On March 31, 2011, Judge Blanche M. Manning of the United States District Court for the Northern District of Illinois issued an order cutting short yet another mass copyright infringement lawsuit in which the plaintiff failed to follow the basic rules that govern the proper procedure for suing multiple defendants. The court severed 799 of the 800 defendants from the case entirely, after many of them (including several Booth Sweet LLP clients) fought back with motions to quash.
Last year, in Millenium TGA, Inc. v. Does 1-800, Case No. 1:10-cv-05603 (N.D. Ill. filed Sept. 2, 2010), Millenium TGA (describing itself as “a pioneering company in the transexual adult entertainment niche”) sued 100 unnamed defendants, alleging they had all infringed its copyrights by downloading and sharing files using BitTorrent; they amended the count upward to 800 defendants on November 8, 2010. Judge Manning initially authorized Millenium to subpoena various Internet service providers to get the defendants’ contact information. But this week, she identified two glaring problems with the lawsuit: Millenium had not shown why all 800 defendants belonged in the case together, or why Illinois was the proper venue for the case.
Improper Joinder. Under Federal Rule of Civil Procedure 20(a)(2), a plaintiff can sue more than one defendant in the same case if “(A) any right to relief is asserted against them jointly, severally, or in the alternative with respect to or arising out of the same transaction, occurrence, or series of transactions or occurrences; and (B) any question of law or fact common to all defendants will arise in the action.” But when the plaintiff claims to have been harmed by different defendants in different ways – for example, accusing defendants of downloading different files – the defendants don’t have the kind of common relationship that supports joining their claims in the same lawsuit. Judge Manning extensively quoted from cases cited in Booth Sweet’s motion to quash, agreeing with the reasoning and concluding that the Rule had not been satisfied.
Improper Venue. Millenium wasn’t just going after defendants in Northern Illinois; most if not all of the defendants live elsewhere. This was brought home to the judge, who emphasized that “potential defendants [were] located all over the country with no discernible ties to this district. Indeed, at least five motions to quash have been filed in this case in the past week.” None of those motions, including the one filed by Booth Sweet LLP, was for a defendant in Illinois. Judge Manning wondered why the suit was filed there in the first place: “The plaintiff’s complaint points to no facts indicating why venue is appropriate in the Northern District of Illinois. The plaintiff is a Hawaii corporation with its principal place of business in California. As far as the plaintiff knows, none of the defendants are located in Illinois….” (Emphasis added.) You know something? We wondered the same thing ourselves.

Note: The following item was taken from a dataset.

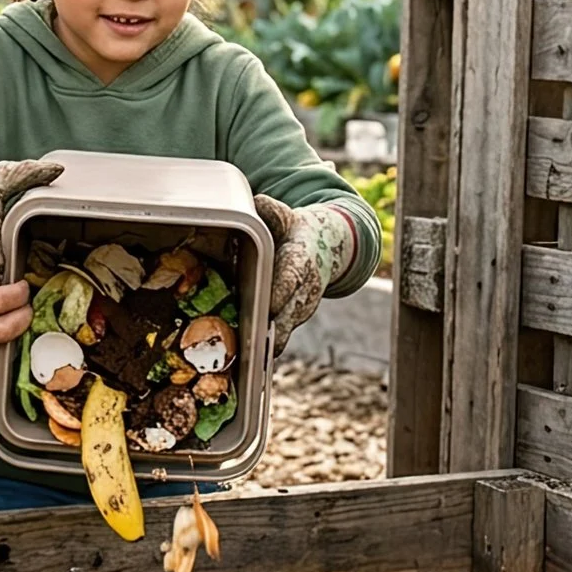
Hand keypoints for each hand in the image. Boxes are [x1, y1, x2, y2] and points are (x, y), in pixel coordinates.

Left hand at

Today’s Lesson. This is just one case in a wave of copyright infringement litigation suits filed by a handful of law firms over the last year, targeting tens of thousands of defendants. While Judge Manning has added to the growing pile of flawed cases tossed by the courts, the plaintiffs (and their lawyers) have raked in untold thousands in settlements from defendants who choose to settle the claims to avoid expensive litigation in a faraway federal court. One lesson from Judge Manning’s decision for plaintiffs (and their lawyers) could be: breaking the rules won’t help you make your case. And for people who get threatening letters from plaintiff’s attorneys or notices of impending lawsuits from their ISPs, there’s another lesson: Don’t be intimidated. You can win if you fight back.